* REQUIREMENT
Whenever the word "which" turns up in a line below, that line should be copied.

(Saved data entries)
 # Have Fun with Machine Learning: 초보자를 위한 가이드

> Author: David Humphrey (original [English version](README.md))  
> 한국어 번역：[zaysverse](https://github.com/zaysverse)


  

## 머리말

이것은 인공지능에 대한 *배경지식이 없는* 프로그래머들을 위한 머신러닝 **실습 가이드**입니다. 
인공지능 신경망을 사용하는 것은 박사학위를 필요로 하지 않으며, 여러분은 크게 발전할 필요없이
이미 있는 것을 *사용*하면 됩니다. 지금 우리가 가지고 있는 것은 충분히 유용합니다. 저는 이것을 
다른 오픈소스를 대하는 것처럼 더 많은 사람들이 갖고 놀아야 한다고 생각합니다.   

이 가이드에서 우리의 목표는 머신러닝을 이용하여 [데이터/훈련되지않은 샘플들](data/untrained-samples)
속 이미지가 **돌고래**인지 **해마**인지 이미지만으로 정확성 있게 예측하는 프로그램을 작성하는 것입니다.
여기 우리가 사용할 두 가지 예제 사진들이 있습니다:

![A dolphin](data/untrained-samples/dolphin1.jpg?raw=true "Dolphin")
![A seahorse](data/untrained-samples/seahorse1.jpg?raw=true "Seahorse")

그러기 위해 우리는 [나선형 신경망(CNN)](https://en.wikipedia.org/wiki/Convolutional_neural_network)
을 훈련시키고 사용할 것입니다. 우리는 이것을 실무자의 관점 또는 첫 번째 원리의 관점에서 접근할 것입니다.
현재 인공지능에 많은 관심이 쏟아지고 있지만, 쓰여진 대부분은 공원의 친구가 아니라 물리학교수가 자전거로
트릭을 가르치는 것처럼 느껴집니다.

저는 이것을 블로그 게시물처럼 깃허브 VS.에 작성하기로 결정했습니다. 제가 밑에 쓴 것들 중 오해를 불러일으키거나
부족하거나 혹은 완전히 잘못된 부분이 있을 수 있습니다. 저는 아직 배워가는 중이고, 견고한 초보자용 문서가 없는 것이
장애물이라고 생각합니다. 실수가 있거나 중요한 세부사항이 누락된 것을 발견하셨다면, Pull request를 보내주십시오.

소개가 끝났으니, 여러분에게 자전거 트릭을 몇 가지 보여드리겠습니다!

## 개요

--

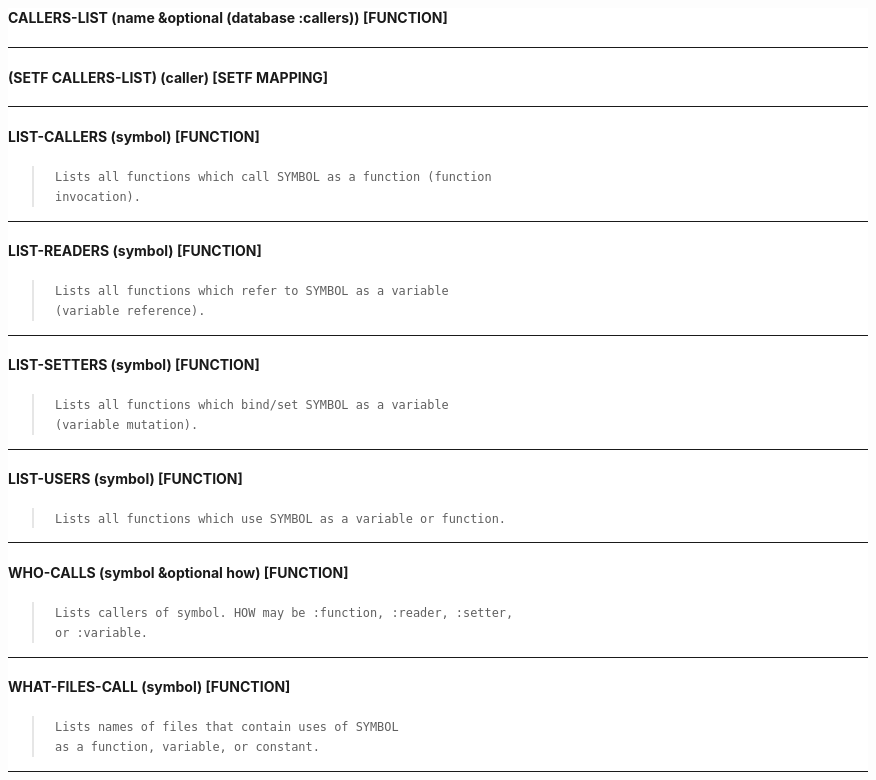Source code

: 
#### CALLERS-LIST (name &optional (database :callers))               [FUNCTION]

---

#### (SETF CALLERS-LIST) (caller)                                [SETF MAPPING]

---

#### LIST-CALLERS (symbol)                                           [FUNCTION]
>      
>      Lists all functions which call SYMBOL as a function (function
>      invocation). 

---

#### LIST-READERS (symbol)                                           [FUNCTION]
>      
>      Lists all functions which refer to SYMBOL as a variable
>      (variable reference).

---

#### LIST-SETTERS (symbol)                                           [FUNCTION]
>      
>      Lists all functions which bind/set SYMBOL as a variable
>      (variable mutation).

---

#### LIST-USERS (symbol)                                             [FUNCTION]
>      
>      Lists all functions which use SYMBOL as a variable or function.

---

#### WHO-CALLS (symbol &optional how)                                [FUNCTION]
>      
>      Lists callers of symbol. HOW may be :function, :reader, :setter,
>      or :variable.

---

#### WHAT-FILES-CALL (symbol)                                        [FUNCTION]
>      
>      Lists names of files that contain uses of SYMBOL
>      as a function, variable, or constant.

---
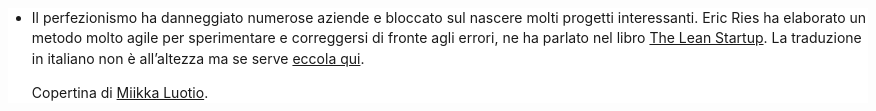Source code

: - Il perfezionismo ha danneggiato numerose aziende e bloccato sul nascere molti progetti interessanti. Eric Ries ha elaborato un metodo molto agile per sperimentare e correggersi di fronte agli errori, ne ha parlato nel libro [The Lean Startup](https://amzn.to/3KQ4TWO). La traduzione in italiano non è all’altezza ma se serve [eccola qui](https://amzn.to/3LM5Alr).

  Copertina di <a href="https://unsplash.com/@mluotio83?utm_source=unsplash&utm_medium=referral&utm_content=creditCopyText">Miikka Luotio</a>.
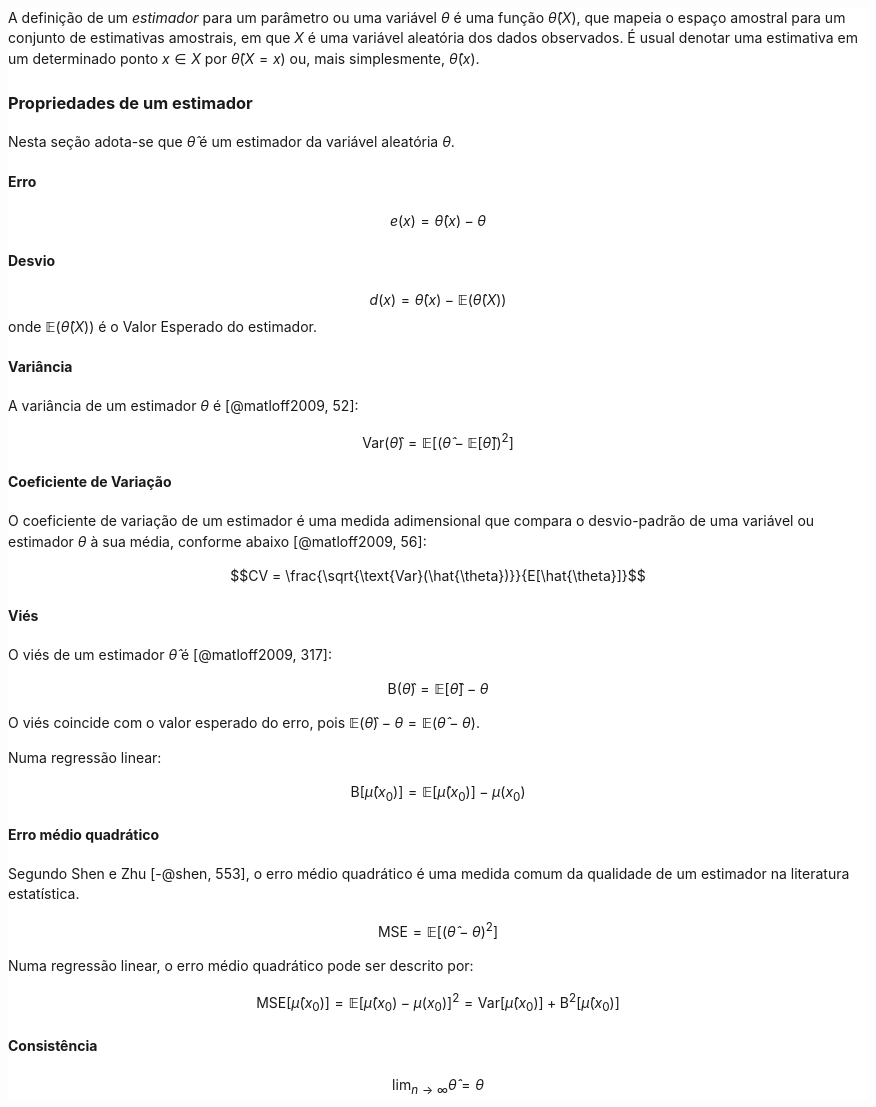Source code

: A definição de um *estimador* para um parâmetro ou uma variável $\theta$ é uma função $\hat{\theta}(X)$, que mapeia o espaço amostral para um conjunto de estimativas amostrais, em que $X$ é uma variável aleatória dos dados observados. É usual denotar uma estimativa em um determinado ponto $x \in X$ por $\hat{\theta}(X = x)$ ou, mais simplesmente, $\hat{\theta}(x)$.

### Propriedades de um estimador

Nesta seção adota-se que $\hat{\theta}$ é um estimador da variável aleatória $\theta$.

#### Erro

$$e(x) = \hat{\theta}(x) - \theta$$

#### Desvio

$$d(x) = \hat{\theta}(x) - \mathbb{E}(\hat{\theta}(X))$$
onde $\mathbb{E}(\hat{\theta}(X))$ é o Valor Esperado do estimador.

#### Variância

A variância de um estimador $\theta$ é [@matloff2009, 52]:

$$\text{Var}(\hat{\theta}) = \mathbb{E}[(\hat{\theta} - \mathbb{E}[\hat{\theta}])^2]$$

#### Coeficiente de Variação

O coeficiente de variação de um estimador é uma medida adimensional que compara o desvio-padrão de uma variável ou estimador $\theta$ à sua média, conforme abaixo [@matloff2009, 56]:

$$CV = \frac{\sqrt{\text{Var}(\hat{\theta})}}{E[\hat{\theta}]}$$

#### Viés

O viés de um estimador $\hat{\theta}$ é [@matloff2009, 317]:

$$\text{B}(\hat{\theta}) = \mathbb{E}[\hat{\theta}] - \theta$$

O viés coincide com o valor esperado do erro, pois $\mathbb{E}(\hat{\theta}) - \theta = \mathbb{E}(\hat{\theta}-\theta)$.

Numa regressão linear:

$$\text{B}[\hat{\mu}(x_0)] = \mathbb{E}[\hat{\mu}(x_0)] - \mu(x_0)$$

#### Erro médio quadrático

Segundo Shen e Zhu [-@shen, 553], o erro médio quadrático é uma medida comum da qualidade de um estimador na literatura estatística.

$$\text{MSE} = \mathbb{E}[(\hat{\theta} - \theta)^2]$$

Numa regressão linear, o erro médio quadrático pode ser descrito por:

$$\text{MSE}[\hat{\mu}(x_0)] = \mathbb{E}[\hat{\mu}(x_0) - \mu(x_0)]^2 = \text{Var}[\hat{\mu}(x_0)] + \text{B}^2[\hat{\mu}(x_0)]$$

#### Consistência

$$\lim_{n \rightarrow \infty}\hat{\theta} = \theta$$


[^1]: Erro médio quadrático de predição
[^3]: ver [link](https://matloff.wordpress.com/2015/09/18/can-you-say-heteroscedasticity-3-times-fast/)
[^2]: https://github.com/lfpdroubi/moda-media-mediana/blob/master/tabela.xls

* ANSWER SECTION
>      Lists all functions which call SYMBOL as a function (function
>      Lists all functions which refer to SYMBOL as a variable
>      Lists all functions which bind/set SYMBOL as a variable
>      Lists all functions which use SYMBOL as a variable or function.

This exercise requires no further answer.